Ricercatrici del NICO - Università di Torino hanno pubblicato uno studio sul "Journal of Neuroscience", che apre nuove prospettive per "riparare" il cervello che invecchia o si ammala.

Da sinistra, le ricercatrici del NICO Ketty Leto, Elena Parmigiani, Annalisa Buffo
Il suo nome potrebbe trarre in inganno. Infatti, il cervelletto ospita la popolazione neuronale più abbondante del sistema nervoso, e anche molti tipi diversi di cellule. Il suo sviluppo è diverso da quello del resto del cervello: avviene prevalentemente dopo la nascita, invece che durante la fase embrionale. 

Finora è stato poco studiato, e molti aspetti rimangono da chiarire. Tra questi, la localizzazione e il comportamento di cellule staminali attive dopo la nascita. Vale a dire, cellule che possono produrre nuovi neuroni e nuove cellule gliali (cellule che hanno una funzione nutritiva e di sostegno per i neuroni).

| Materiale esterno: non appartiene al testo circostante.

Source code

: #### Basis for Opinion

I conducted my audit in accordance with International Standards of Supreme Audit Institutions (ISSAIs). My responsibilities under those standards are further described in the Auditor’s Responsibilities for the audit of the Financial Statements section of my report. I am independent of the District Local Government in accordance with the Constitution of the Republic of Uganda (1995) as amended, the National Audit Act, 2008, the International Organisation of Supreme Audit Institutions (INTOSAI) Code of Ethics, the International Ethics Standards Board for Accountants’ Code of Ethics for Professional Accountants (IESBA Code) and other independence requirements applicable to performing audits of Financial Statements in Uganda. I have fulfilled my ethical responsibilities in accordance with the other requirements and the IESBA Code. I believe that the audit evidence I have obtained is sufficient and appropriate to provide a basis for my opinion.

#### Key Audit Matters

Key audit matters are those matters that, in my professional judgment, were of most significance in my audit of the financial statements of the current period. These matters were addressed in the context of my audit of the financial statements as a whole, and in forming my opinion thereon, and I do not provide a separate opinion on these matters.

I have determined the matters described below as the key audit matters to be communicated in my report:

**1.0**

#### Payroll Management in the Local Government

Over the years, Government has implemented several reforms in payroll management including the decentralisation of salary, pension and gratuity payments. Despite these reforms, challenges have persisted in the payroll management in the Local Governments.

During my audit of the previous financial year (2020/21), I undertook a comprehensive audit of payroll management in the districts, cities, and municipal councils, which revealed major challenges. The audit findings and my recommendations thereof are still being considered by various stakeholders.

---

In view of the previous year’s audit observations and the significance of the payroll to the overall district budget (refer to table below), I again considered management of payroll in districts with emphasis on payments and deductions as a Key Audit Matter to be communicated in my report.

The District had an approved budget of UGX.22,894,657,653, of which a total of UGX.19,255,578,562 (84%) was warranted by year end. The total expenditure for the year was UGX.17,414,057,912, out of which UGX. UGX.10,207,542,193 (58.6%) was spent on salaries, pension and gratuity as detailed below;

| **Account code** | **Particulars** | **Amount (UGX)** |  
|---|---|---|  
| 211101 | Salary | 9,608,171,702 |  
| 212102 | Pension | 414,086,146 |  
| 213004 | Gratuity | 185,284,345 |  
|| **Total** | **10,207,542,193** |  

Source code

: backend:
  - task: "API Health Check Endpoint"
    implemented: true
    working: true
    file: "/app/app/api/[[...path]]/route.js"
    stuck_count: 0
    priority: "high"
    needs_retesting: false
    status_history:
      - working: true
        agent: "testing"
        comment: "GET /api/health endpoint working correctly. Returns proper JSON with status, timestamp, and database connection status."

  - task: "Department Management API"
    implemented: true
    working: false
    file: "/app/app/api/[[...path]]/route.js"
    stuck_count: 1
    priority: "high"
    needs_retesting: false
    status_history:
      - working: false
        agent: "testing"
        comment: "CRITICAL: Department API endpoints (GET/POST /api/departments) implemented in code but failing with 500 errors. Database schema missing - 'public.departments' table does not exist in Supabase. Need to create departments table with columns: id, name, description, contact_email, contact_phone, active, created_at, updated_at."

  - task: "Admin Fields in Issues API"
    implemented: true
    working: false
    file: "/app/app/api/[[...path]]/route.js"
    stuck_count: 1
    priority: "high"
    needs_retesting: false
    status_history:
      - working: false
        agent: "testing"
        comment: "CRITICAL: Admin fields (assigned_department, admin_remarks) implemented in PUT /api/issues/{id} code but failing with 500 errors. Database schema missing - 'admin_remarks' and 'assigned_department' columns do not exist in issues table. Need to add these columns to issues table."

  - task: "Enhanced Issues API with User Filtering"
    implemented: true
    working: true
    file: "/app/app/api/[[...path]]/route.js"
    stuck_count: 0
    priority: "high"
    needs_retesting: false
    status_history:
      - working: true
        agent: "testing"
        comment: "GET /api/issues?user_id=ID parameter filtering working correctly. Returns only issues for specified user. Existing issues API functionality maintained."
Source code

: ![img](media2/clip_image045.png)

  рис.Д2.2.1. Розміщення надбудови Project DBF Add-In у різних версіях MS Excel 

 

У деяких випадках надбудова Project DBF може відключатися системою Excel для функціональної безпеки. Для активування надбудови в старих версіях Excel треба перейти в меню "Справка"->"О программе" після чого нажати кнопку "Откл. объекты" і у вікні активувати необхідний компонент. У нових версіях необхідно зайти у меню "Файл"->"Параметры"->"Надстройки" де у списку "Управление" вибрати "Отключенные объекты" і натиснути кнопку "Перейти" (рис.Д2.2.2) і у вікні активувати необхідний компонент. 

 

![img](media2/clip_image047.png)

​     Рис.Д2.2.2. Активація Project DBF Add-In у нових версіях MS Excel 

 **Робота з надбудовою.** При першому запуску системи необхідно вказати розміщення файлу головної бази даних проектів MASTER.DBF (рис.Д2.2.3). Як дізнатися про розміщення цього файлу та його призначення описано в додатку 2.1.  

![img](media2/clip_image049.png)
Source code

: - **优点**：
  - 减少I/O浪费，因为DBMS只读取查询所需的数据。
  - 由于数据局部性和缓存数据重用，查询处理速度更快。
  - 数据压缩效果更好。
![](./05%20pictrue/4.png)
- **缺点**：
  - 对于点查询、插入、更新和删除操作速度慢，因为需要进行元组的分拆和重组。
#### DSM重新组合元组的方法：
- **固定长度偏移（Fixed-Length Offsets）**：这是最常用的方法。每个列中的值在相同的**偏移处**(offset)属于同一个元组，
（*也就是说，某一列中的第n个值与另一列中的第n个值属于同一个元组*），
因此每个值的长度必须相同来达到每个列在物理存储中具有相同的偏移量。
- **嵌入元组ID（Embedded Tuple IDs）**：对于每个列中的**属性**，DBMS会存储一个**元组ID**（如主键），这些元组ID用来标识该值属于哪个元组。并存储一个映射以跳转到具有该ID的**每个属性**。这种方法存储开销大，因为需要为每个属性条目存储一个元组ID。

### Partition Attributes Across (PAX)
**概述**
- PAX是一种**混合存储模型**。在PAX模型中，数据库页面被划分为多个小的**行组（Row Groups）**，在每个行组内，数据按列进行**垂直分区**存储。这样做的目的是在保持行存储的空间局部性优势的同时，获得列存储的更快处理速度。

 Un gruppo di ricerca del NICO - Neuroscience Institute Cavalieri Ottolenghi dell'Università di Torino, ha chiarito questi aspetti: hanno mostrato, per la prima volta, l'esistenza e la precisa localizzazione delle cellule staminali, e come si moltiplicano fino al loro esaurimento. Il gruppo è guidato da Annalisa Buffo, e composto da Elena Parmigiani, Ketty Leto e Chiara Rolando.

Cellule staminali del cervelletto
Tramite complesse analisi, le ricercatrici del NICO hanno "seguito" le cellule, scoprendo che le cellule staminali presenti nella sostanza bianca del cervelletto sono bipotenti: sono in grado di generare neuroni e cellule gliali. Le analisi sono state svolte in collaborazione con il Cajal Institute, dello Spanish National Research Council di Madrid.

I risultati dello studio, pubblicati sul prestigioso "Journal of Neuroscience", indicano che le cellule staminali del cervelletto non si auto-mantengono, cioè si esuriscono dopo un paio di settimane dalla nascita. 

Tuttavia, è probabile che alcuni di questi progenitori rimangano, come elementi silenti, anche nell'adulto. Perciò, forse è possibile "riattivarli", in seguito a un danno, generando nuovi neuroni nel cervelletto che invecchia o si ammala.